Escient was a brand more designed for success in the new world of AV convergence. With Apple owning the full distribution chain and offering affordable, easy to use products on the low end - it was tough to compete. On the high end, Kalidescape once dominated the custom installation market with their pricey, standard definition video server. Today, with legal questions pending and no HD content being served on an $8,000 plus K-scape server - some installers and industry pundits are questioning if K-scape is next to bow out behind Escient. This is unlikely as Kalidescape's founders are well funded and willing to take their legal battle as far as it goes.

D&M still has a mighty portfolio of product lines including Denon, Marantz, McIntosh and Boston Acoustics. During the tough economic times this company, like many other consolidators in the AV business, has pulled away from consumer marketing almost completely. No brands are guaranteed success going forward as new players like Apple and new distribution chains like Costco, Wal-mart and online retailers are changing the landscape. It's an all-new game with new consumer attitudes and buying habits. The days of big-box brick and mortars carrying a billion dollars in brand are over. So are the days of leaning on custom installers to "push" products.

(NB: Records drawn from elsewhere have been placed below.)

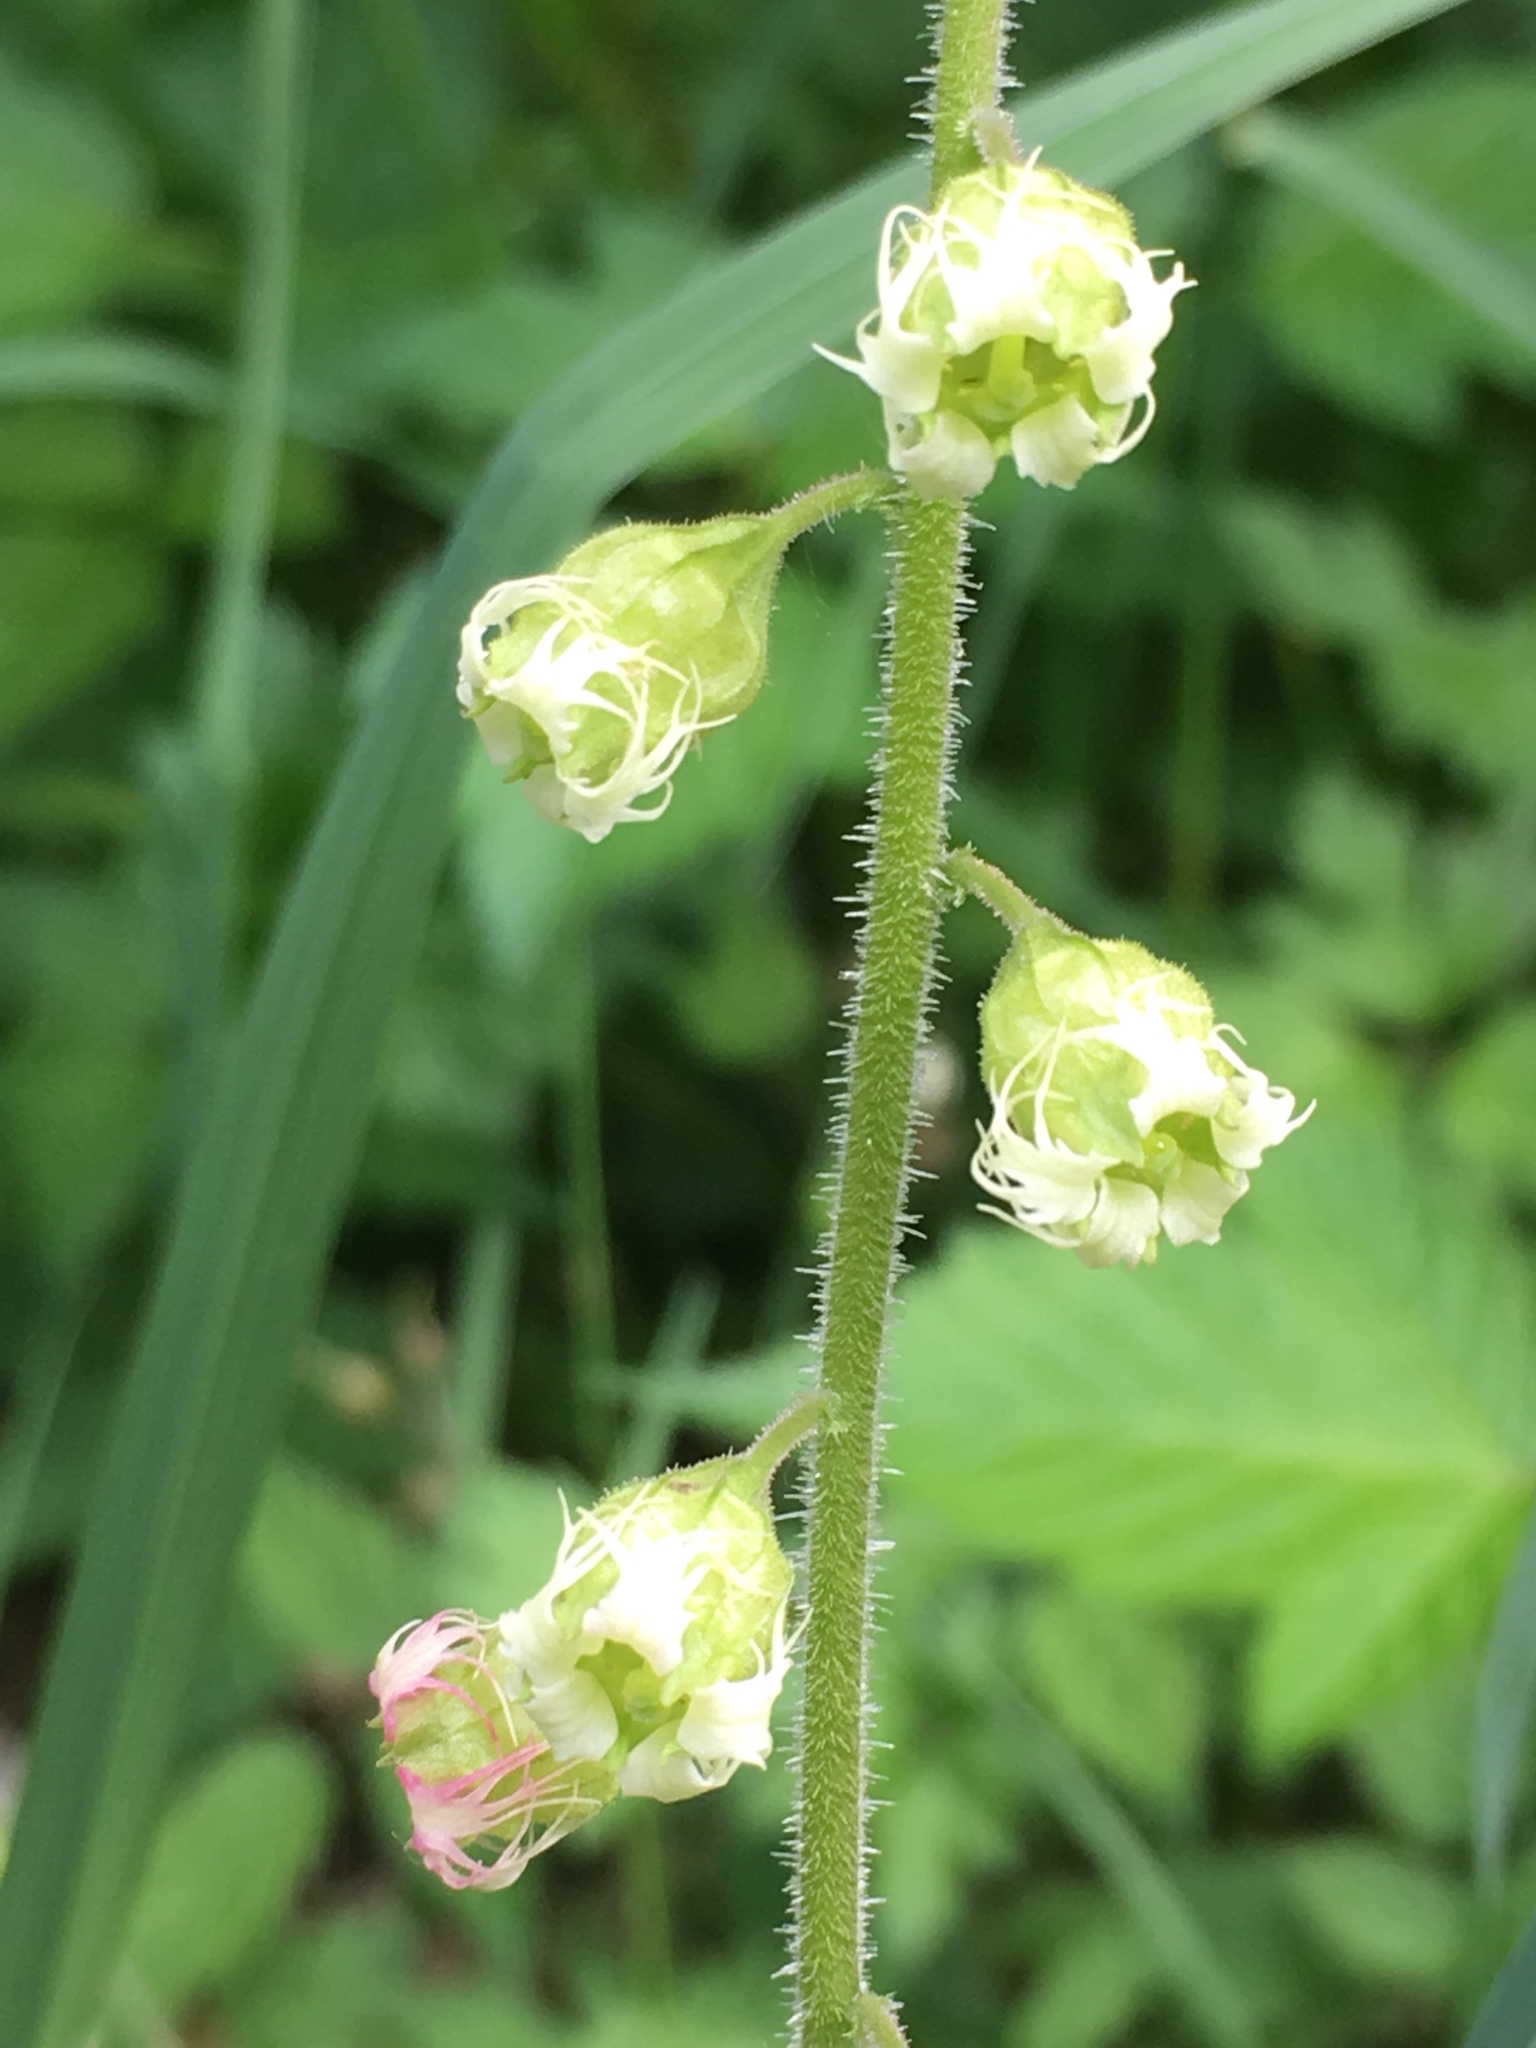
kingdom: Plantae
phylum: Tracheophyta
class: Magnoliopsida
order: Saxifragales
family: Saxifragaceae
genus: Tellima
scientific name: Tellima grandiflora
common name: Fringecups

In discussing Snell with an industry insider, this person suggested that the brand would be perfect for selling online; however D&M also recently closed their "The Speaker Company" brand which was selling generic, Asian-made loudspeakers in an online speaker marketplace already dominated by Aperion Audio, Orb Audio and others who aggressively market beyond simple SEO. Don't be surprised to see others in the AV business try to make a play for Snell, as its brand equity still carries some value. With drastically lower prices, a new distribution model and products designed for today's AV needs, it could be revived. See NHT as an recent example of a speaker company rebirth.